As far as color channels are concerned, YCbCr model outperforms HSV and RGB model in most cases. YCbCr works better than HSV as the two components ‘Cb’ and ‘Cr’ are not correlated unlike ‘S’ and ‘V’ components of HSV. RGB color model is not suitable in practical application because of its uniform characteristics which fail in the presence of highly varying color (chrominance) and intensity (luminance) information.But luminance and hue based models like YCbCr always work better than RGB as they can describe color and texture information under uneven illumination. Image acquisition normally performs under different light conditions of the microscope that is why uneven illumination is of major concern.
The best combination for the generated database to build the model is “NSCT (pyrexc,pkva) ⇒ YCbCr ⇒ F1 ⇒ MLP”.
3.5. Comparison with Existing Works
We have compared the finally selected NSCT based approach with two existing approaches previously developed by us. In
Approach 1 [
1] shape, texture and color features of the images were considered for classification purpose. Shape features were extracted using proposed segmentation technique. Ripplet Type 1 transform was used for color and texture feature extraction. Some other texture features were extracted using Histogram analysis and GLCM method. Finally classification was performed using ensemble classification using weighted majority voting as a measure. In
Approach 2 [
13] deep learning features were considered for classification. Here deep features were extracted using CNN which was followed by feature selection using an unsupervised feature selection technique and classification using LSSVM and softmax regression.

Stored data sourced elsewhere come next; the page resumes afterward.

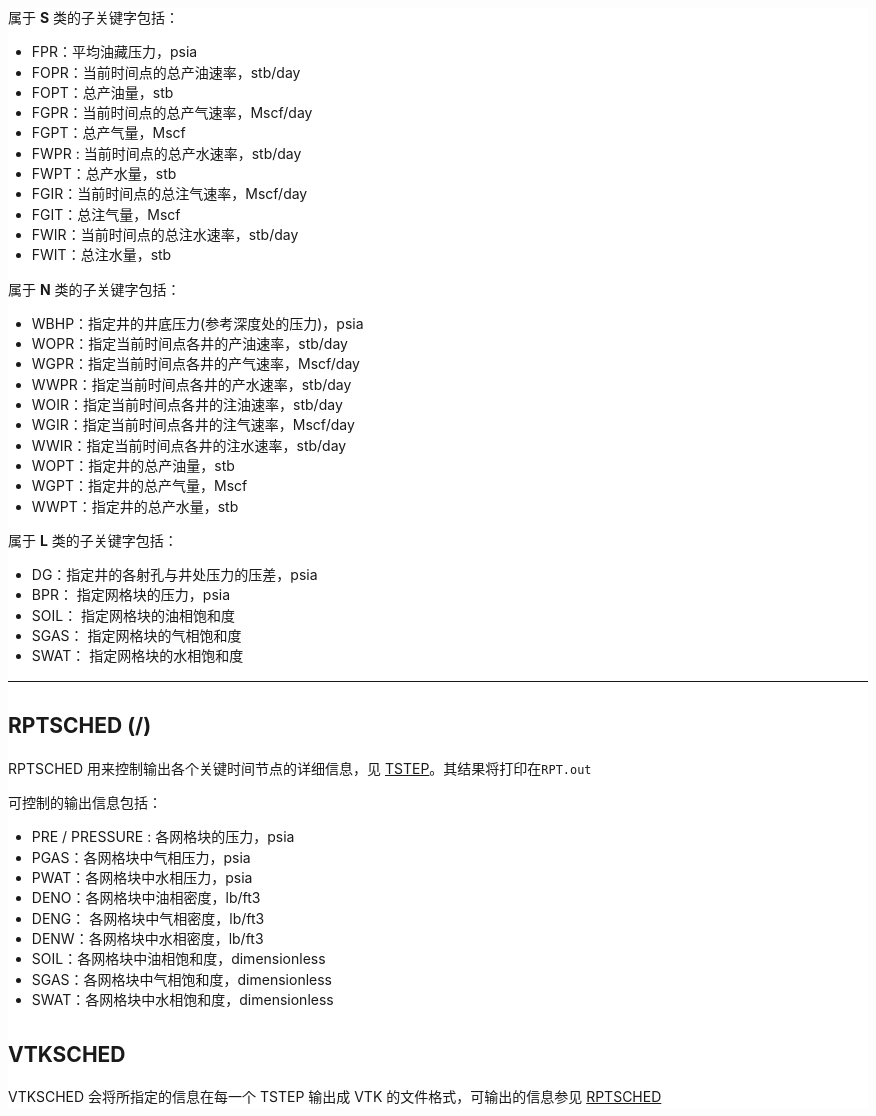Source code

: 属于 **S** 类的子关键字包括：

* FPR：平均油藏压力，psia
* FOPR：当前时间点的总产油速率，stb/day
* FOPT：总产油量，stb
* FGPR：当前时间点的总产气速率，Mscf/day
* FGPT：总产气量，Mscf
* FWPR : 当前时间点的总产水速率，stb/day
* FWPT：总产水量，stb
* FGIR：当前时间点的总注气速率，Mscf/day
* FGIT：总注气量，Mscf
* FWIR：当前时间点的总注水速率，stb/day
* FWIT：总注水量，stb

属于 **N** 类的子关键字包括：

* WBHP：指定井的井底压力(参考深度处的压力)，psia
* WOPR：指定当前时间点各井的产油速率，stb/day
* WGPR：指定当前时间点各井的产气速率，Mscf/day
* WWPR：指定当前时间点各井的产水速率，stb/day
* WOIR：指定当前时间点各井的注油速率，stb/day
* WGIR：指定当前时间点各井的注气速率，Mscf/day
* WWIR：指定当前时间点各井的注水速率，stb/day
* WOPT：指定井的总产油量，stb
* WGPT：指定井的总产气量，Mscf
* WWPT：指定井的总产水量，stb

属于 **L** 类的子关键字包括：

* DG：指定井的各射孔与井处压力的压差，psia
* BPR： 指定网格块的压力，psia
* SOIL： 指定网格块的油相饱和度
* SGAS： 指定网格块的气相饱和度
* SWAT： 指定网格块的水相饱和度

-----

## RPTSCHED<span id=_RPTSCHED></span> (/)

RPTSCHED 用来控制输出各个关键时间节点的详细信息，见 [TSTEP](#_TSTEP)。其结果将打印在`RPT.out`

可控制的输出信息包括：

* PRE / PRESSURE : 各网格块的压力，psia
* PGAS：各网格块中气相压力，psia
* PWAT：各网格块中水相压力，psia
* DENO：各网格块中油相密度，lb/ft3
* DENG： 各网格块中气相密度，lb/ft3
* DENW：各网格块中水相密度，lb/ft3
* SOIL：各网格块中油相饱和度，dimensionless
* SGAS：各网格块中气相饱和度，dimensionless
* SWAT：各网格块中水相饱和度，dimensionless


## VTKSCHED<span id=_RPTSCHED></span> 
VTKSCHED 会将所指定的信息在每一个 TSTEP 输出成 VTK 的文件格式，可输出的信息参见 [RPTSCHED](#_RPTSCHED)

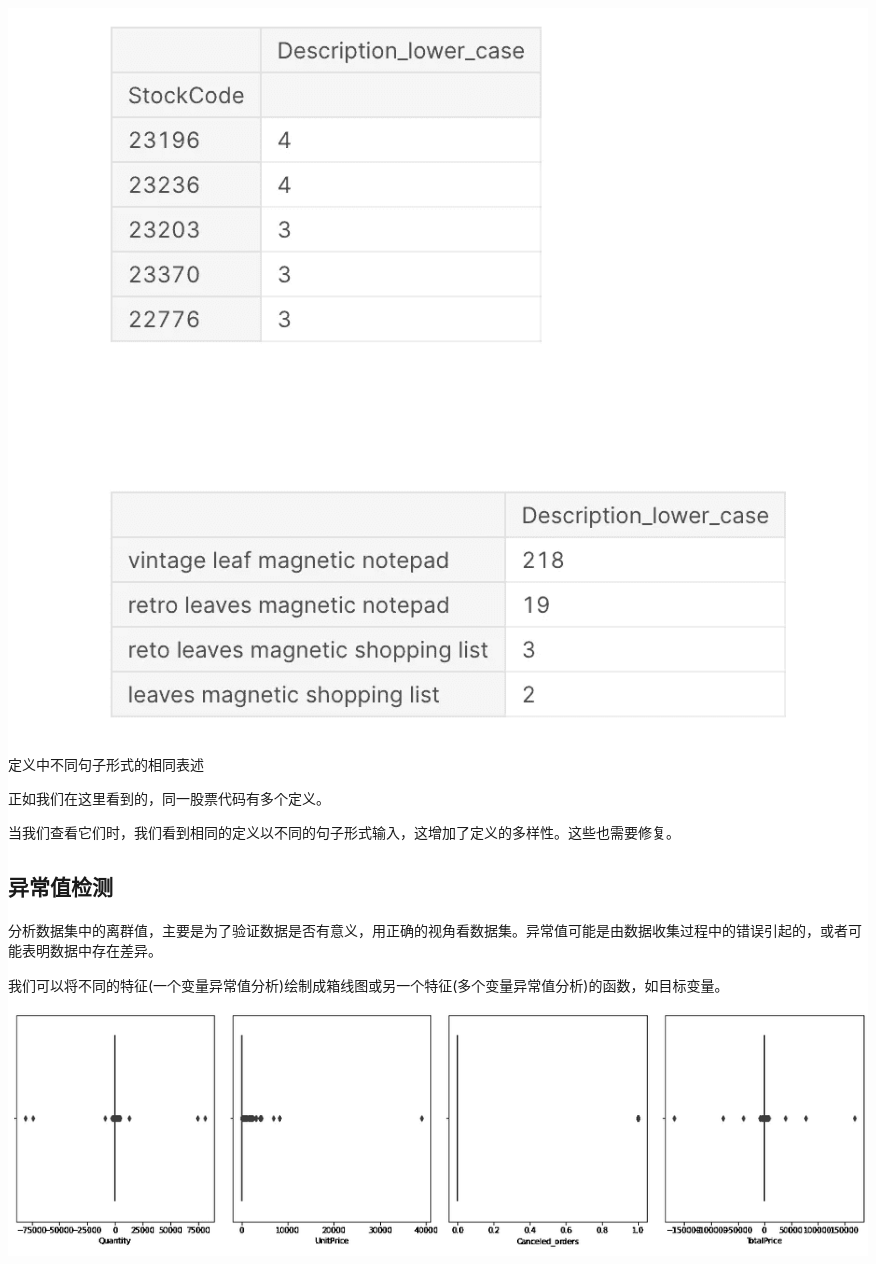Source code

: ![](img/15fd54184a06c473ee073fd80c020423.png)

定义中不同句子形式的相同表述

正如我们在这里看到的，同一股票代码有多个定义。

当我们查看它们时，我们看到相同的定义以不同的句子形式输入，这增加了定义的多样性。这些也需要修复。

## **异常值检测**

分析数据集中的离群值，主要是为了验证数据是否有意义，用正确的视角看数据集。异常值可能是由数据收集过程中的错误引起的，或者可能表明数据中存在差异。

我们可以将不同的特征(一个变量异常值分析)绘制成箱线图或另一个特征(多个变量异常值分析)的函数，如目标变量。

![](img/108b82e99284ab946a6011b2f9b8bace.png)
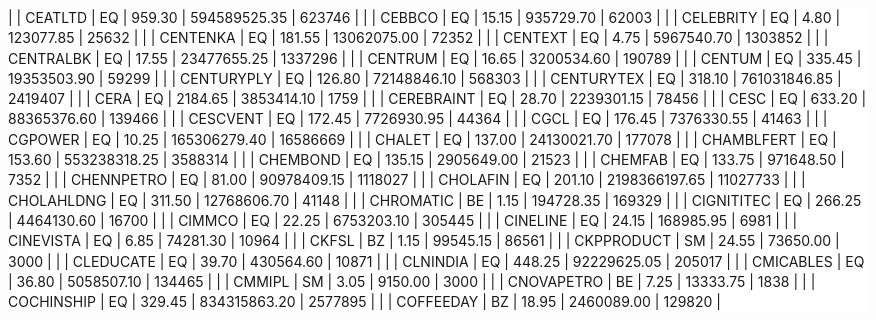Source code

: |  | CEATLTD | EQ | 959.30 | 594589525.35 | 623746 |
|  | CEBBCO | EQ | 15.15 | 935729.70 | 62003 |
|  | CELEBRITY | EQ | 4.80 | 123077.85 | 25632 |
|  | CENTENKA | EQ | 181.55 | 13062075.00 | 72352 |
|  | CENTEXT | EQ | 4.75 | 5967540.70 | 1303852 |
|  | CENTRALBK | EQ | 17.55 | 23477655.25 | 1337296 |
|  | CENTRUM | EQ | 16.65 | 3200534.60 | 190789 |
|  | CENTUM | EQ | 335.45 | 19353503.90 | 59299 |
|  | CENTURYPLY | EQ | 126.80 | 72148846.10 | 568303 |
|  | CENTURYTEX | EQ | 318.10 | 761031846.85 | 2419407 |
|  | CERA | EQ | 2184.65 | 3853414.10 | 1759 |
|  | CEREBRAINT | EQ | 28.70 | 2239301.15 | 78456 |
|  | CESC | EQ | 633.20 | 88365376.60 | 139466 |
|  | CESCVENT | EQ | 172.45 | 7726930.95 | 44364 |
|  | CGCL | EQ | 176.45 | 7376330.55 | 41463 |
|  | CGPOWER | EQ | 10.25 | 165306279.40 | 16586669 |
|  | CHALET | EQ | 137.00 | 24130021.70 | 177078 |
|  | CHAMBLFERT | EQ | 153.60 | 553238318.25 | 3588314 |
|  | CHEMBOND | EQ | 135.15 | 2905649.00 | 21523 |
|  | CHEMFAB | EQ | 133.75 | 971648.50 | 7352 |
|  | CHENNPETRO | EQ | 81.00 | 90978409.15 | 1118027 |
|  | CHOLAFIN | EQ | 201.10 | 2198366197.65 | 11027733 |
|  | CHOLAHLDNG | EQ | 311.50 | 12768606.70 | 41148 |
|  | CHROMATIC | BE | 1.15 | 194728.35 | 169329 |
|  | CIGNITITEC | EQ | 266.25 | 4464130.60 | 16700 |
|  | CIMMCO | EQ | 22.25 | 6753203.10 | 305445 |
|  | CINELINE | EQ | 24.15 | 168985.95 | 6981 |
|  | CINEVISTA | EQ | 6.85 | 74281.30 | 10964 |
|  | CKFSL | BZ | 1.15 | 99545.15 | 86561 |
|  | CKPPRODUCT | SM | 24.55 | 73650.00 | 3000 |
|  | CLEDUCATE | EQ | 39.70 | 430564.60 | 10871 |
|  | CLNINDIA | EQ | 448.25 | 92229625.05 | 205017 |
|  | CMICABLES | EQ | 36.80 | 5058507.10 | 134465 |
|  | CMMIPL | SM | 3.05 | 9150.00 | 3000 |
|  | CNOVAPETRO | BE | 7.25 | 13333.75 | 1838 |
|  | COCHINSHIP | EQ | 329.45 | 834315863.20 | 2577895 |
|  | COFFEEDAY | BZ | 18.95 | 2460089.00 | 129820 |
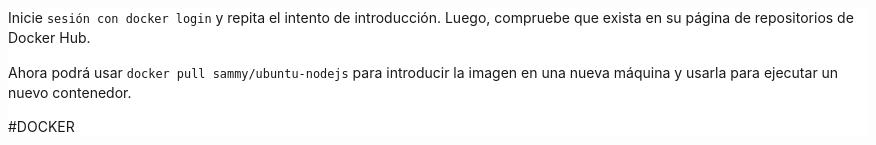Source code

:Inicie `sesión con docker login` y repita el intento de introducción. Luego, compruebe que exista en su página de repositorios de Docker Hub.

Ahora podrá usar `​​​​​​​docker ​​​​​​pull sammy​​​/​​​​ubuntu-nodejs​​​​​​​​​​​​` para introducir la imagen en una nueva máquina y usarla para ejecutar un nuevo contenedor.

#DOCKER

The comparison statistics are showed graphically in the
Figure 5. From
Figure 5 it is observed that between the first two approaches, Approach 1 is far better both in terms of accuracy and time. Further, the performance of the newly proposed model is more satisfactory than Approach 1 due to two main reasons: (a) The accuracy of the newly proposed method (98.00–99.50%) is almost equal to the accuracy of Approach 1 (98.00–99.01%), whereas (b) The computational time of the new method is less than half that of Approach 1.
4. Conclusions
In this work, an attempt has been made to design an ML-based framework for automated cervical dysplasia detection using transform domain features. We have performed an in-depth study on three multi-resolution transforms viz. DWT, RT, and NSCT for Pap smear image feature extraction. It has been observed that NSCT-based features are more efficient for image classification compared to DWT and RT. NSCT-based features are giving a classification accuracy in the range of 98–99.50%, which is very satisfactory. The results are also compared with existing approaches, and the proposed work outperform compared to the existing methods. Impact of different color models and feature representations have been performed properly in the study. It is revealed that the appropriate selection of channel and feature representation schemes improves the representation of the transform coefficients extensively. The proposed model also has a low computational time, adding to its advantage. For future work, different feature selection techniques are to be studied to eliminate redundant features and to improve the classifier performance further.